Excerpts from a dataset
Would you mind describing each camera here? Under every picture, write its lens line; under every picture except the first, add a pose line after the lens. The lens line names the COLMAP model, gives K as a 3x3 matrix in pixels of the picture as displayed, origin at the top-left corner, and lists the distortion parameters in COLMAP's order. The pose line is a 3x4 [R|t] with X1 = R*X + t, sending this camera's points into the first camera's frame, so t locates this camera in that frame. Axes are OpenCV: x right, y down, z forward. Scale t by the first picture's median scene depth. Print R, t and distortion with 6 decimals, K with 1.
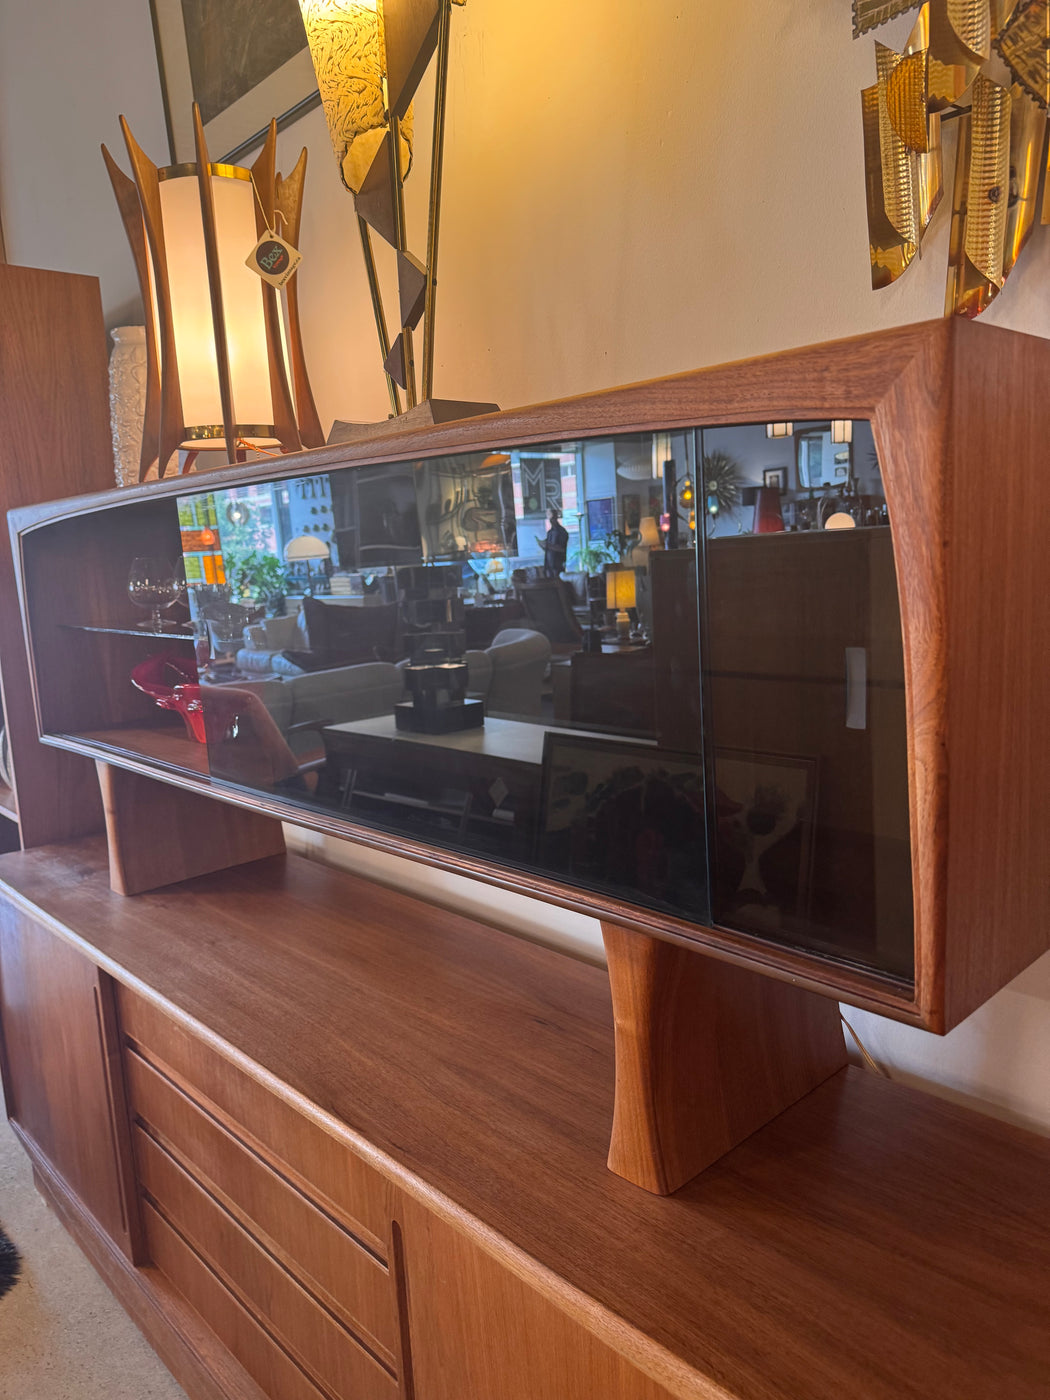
lens RADIAL K [[988.1, 0, 530.7], [0, 988.1, 701.9], [0, 0, 1]] dist [0.035126, -0.042047]
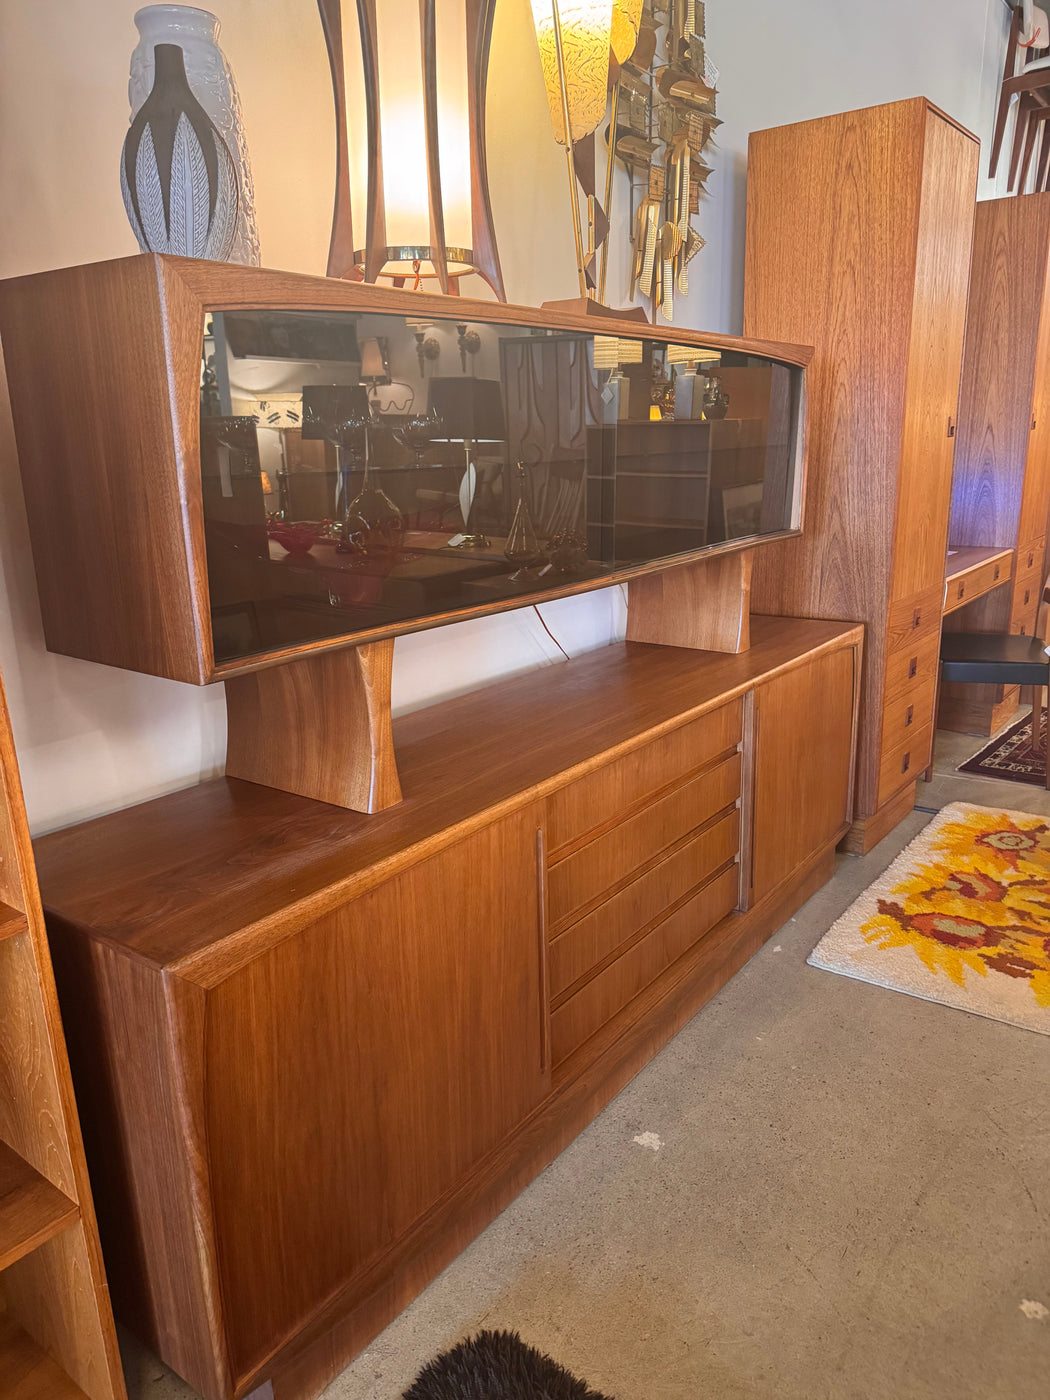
lens RADIAL K [[988.1, 0, 530.7], [0, 988.1, 701.9], [0, 0, 1]] dist [0.035126, -0.042047]
pose [[-0.181767, -0.205564, 0.961615, -1.785717], [0.182991, 0.953753, 0.238472, -0.086797], [-0.966165, 0.219313, -0.135745, 1.480628]]
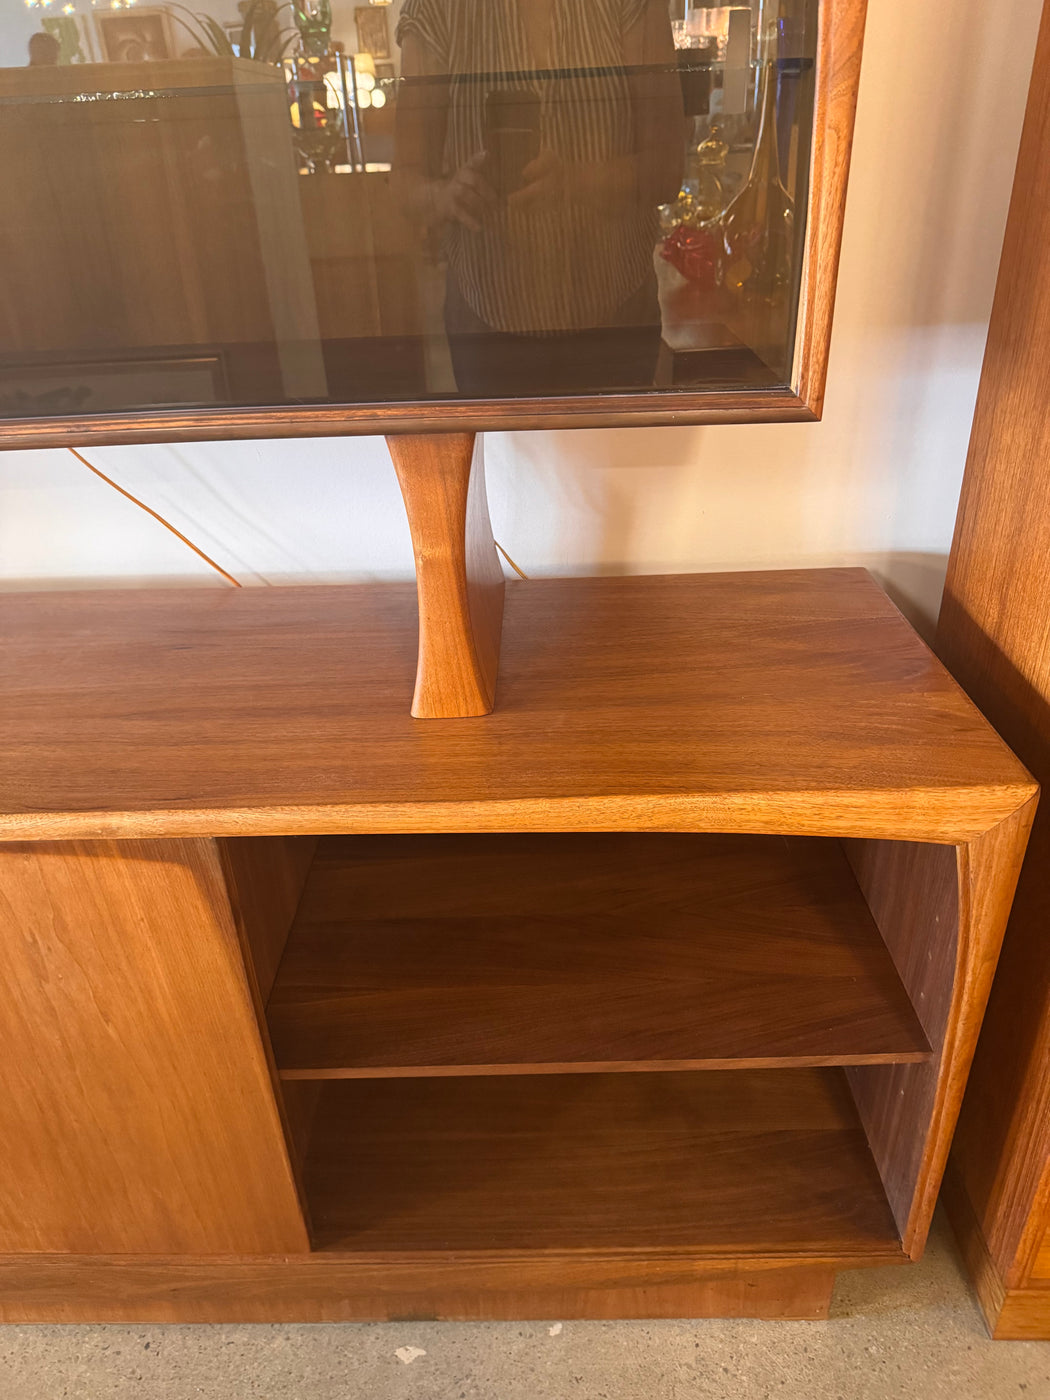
lens RADIAL K [[1000.8, 0, 519.8], [0, 1000.8, 701.9], [0, 0, 1]] dist [0.042146, -0.055043]
pose [[0.694876, -0.329235, 0.639337, -0.354175], [0.114866, 0.928443, 0.353269, 0.105937], [-0.709897, -0.172040, 0.682971, 0.230656]]
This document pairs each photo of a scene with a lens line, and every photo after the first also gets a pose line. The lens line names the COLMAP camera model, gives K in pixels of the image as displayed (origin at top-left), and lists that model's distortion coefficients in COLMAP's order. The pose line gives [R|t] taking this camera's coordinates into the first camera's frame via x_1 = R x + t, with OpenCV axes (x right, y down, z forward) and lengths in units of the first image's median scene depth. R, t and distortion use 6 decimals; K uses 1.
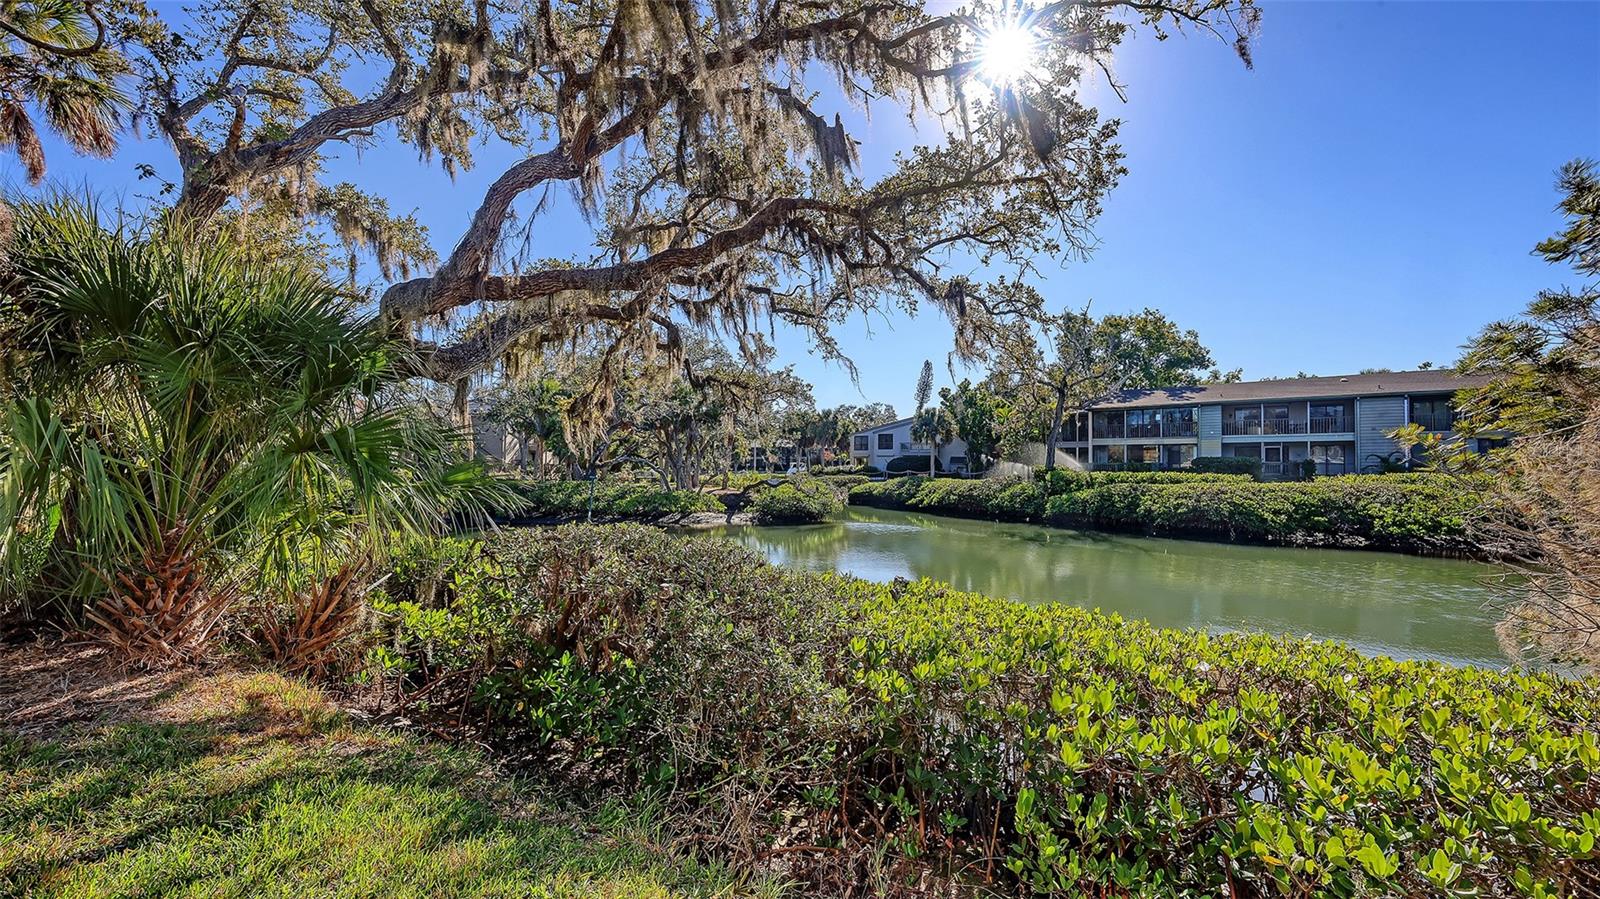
lens RADIAL K [[642.5, 0, 800.0], [0, 642.5, 449.5], [0, 0, 1]] dist [-0.000603, 0.000156]
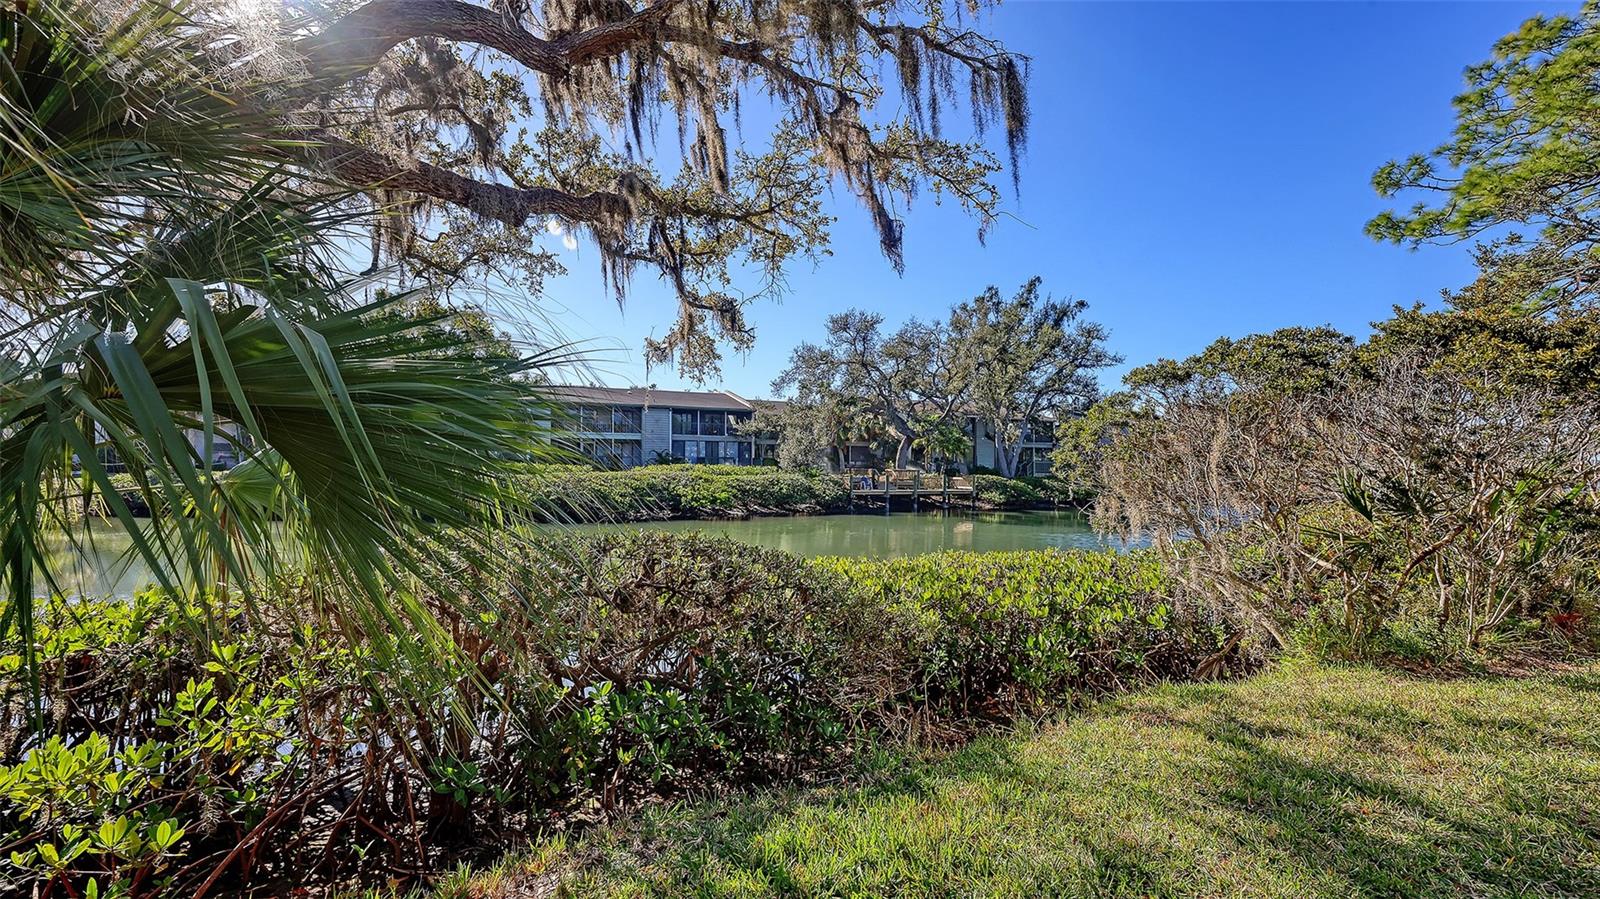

## Problem description
The records above are to be repeated exactly, with every picture removed from the copy.

## Exercise solution
Would you mind describing each camera here? Under every picture, write its lens line; under every picture except the first, add a pose line after the lens. The lens line names the COLMAP model, gives K as a 3x3 matrix in pixels of the picture as displayed, origin at the top-left corner, and lists the distortion parameters in COLMAP's order. The pose line is a 3x4 [R|t] with X1 = R*X + t, sending this camera's points into the first camera's frame, so t locates this camera in that frame. Axes are OpenCV: x right, y down, z forward. Scale t by the first picture's median scene depth. Print R, t and distortion with 6 decimals, K with 1.
lens RADIAL K [[988.1, 0, 530.7], [0, 988.1, 701.9], [0, 0, 1]] dist [0.035126, -0.042047]
lens RADIAL K [[988.1, 0, 530.7], [0, 988.1, 701.9], [0, 0, 1]] dist [0.035126, -0.042047]
pose [[-0.181767, -0.205564, 0.961615, -1.785717], [0.182991, 0.953753, 0.238472, -0.086797], [-0.966165, 0.219313, -0.135745, 1.480628]]
lens RADIAL K [[1000.8, 0, 519.8], [0, 1000.8, 701.9], [0, 0, 1]] dist [0.042146, -0.055043]
pose [[0.694876, -0.329235, 0.639337, -0.354175], [0.114866, 0.928443, 0.353269, 0.105937], [-0.709897, -0.172040, 0.682971, 0.230656]]
This document pairs each photo of a scene with a lens line, and every photo after the first also gets a pose line. The lens line names the COLMAP camera model, gives K in pixels of the image as displayed (origin at top-left), and lists that model's distortion coefficients in COLMAP's order. The pose line gives [R|t] taking this camera's coordinates into the first camera's frame via x_1 = R x + t, with OpenCV axes (x right, y down, z forward) and lengths in units of the first image's median scene depth. R, t and distortion use 6 decimals; K uses 1.
lens RADIAL K [[642.5, 0, 800.0], [0, 642.5, 449.5], [0, 0, 1]] dist [-0.000603, 0.000156]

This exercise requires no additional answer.